JuliaAI / MLJ.jl

A Julia machine learning framework
https://juliaai.github.io/MLJ.jl/
Other
1.78k stars 157 forks source link

Improved feature importance support #747

Open ablaom opened 3 years ago

ablaom commented 3 years ago

The MLJ model API only says that model reporting feature importances should report them in the report output by fit. But it says nothing about the actual format of this output, and I can see inconsistencies in the implementations. Feature importances are used by some meta-alogorithms, such as RecursiveFeatureElimination (#426) so this might be worth sorting out.

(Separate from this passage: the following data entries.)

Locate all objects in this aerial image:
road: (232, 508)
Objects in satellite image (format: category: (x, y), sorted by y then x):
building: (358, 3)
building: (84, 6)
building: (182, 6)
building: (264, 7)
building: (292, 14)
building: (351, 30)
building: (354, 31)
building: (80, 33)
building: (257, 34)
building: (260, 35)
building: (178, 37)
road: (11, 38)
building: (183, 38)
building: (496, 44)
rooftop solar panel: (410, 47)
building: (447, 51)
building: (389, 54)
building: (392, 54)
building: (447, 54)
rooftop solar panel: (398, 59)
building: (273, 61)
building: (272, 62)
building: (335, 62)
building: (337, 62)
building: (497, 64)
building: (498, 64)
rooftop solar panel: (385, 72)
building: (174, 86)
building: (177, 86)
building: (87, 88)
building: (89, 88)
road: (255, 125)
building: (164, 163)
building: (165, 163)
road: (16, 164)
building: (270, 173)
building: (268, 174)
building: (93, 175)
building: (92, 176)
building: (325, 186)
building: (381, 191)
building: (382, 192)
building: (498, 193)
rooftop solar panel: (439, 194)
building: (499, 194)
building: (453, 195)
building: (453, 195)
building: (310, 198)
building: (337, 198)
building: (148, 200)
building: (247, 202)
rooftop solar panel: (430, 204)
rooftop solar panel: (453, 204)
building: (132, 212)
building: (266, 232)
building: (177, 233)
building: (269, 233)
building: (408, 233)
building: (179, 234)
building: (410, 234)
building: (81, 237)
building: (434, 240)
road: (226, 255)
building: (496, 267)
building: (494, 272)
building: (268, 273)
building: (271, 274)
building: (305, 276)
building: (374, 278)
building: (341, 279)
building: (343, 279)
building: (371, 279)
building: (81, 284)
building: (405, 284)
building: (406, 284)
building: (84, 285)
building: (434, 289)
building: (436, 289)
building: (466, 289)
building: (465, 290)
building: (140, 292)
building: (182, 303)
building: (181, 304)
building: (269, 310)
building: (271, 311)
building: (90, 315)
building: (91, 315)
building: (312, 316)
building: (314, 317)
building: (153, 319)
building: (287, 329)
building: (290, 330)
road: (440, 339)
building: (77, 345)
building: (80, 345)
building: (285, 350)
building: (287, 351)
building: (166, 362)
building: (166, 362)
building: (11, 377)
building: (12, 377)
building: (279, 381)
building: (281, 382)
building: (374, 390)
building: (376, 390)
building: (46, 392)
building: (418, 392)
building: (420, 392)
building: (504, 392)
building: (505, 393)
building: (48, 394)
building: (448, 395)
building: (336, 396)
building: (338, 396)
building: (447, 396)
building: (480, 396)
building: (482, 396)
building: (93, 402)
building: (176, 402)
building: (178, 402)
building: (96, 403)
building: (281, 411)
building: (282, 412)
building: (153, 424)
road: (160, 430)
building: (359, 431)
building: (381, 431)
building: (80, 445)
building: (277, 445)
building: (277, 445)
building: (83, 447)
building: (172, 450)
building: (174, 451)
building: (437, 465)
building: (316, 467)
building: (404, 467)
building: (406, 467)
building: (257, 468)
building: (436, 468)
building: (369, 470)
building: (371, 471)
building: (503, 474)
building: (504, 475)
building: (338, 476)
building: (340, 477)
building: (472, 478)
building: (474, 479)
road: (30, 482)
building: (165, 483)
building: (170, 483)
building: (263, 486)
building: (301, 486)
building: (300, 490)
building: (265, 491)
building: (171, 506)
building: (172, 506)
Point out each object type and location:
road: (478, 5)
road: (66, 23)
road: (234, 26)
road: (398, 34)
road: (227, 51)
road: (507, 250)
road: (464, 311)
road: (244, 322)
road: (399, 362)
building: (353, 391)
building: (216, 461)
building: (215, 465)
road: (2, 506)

I propose adding a new method feature_importance(model::Model, report) to the model API to report the scores, according to some fixed convention. ~~Some models (e.g., LightGBM models) report multiple types of importance scores. So I propose this method return a named tuple keyed on the type, whose values are Float64 vectors.~~

edit See suggestion for format below.

edit The proposal follows that same interface patter that we have already for training_losses.

Thoughts anyone?

TODO:

ablaom commented 3 years ago

cc @boliu-christine

ablaom commented 2 years ago

Here's an update on my suggestion for the format of feature importances, as returned by the proposed method feature_importances(model, report).

I think allowing models to expose multiple types of feature importance is overkill / excessively complicated. Of course multiple scores can still be declared in the report itself.

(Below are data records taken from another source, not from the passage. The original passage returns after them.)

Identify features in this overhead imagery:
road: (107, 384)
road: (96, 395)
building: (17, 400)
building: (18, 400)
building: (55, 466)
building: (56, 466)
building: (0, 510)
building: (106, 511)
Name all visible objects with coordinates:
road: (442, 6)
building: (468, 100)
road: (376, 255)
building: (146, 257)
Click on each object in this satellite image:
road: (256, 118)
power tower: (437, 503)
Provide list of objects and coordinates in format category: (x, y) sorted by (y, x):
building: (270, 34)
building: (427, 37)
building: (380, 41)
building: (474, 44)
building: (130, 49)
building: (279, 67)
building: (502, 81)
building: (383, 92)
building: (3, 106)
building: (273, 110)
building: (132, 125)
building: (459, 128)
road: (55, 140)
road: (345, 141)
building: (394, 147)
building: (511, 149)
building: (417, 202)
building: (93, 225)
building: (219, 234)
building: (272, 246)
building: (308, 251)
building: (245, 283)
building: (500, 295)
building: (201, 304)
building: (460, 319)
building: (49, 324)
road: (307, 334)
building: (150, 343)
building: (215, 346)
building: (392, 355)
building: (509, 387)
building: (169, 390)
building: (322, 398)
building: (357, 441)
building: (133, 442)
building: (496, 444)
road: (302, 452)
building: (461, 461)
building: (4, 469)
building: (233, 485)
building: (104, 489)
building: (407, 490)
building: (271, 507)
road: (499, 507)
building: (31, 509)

So I suggest a vector of name => float pairs, where name is a symbol:

v= [:gender =>0.23, :height =>, :weight => 0.1] 
zsz00 commented 2 years ago

What is the current state of this ?? I need feature importance support !

OkonSamuel commented 2 years ago

What is the current state of this ?? I need feature importance support !

Am still working on this. Will be done soon.

zsz00 commented 2 years ago

What is the current state of this ? @OkonSamuel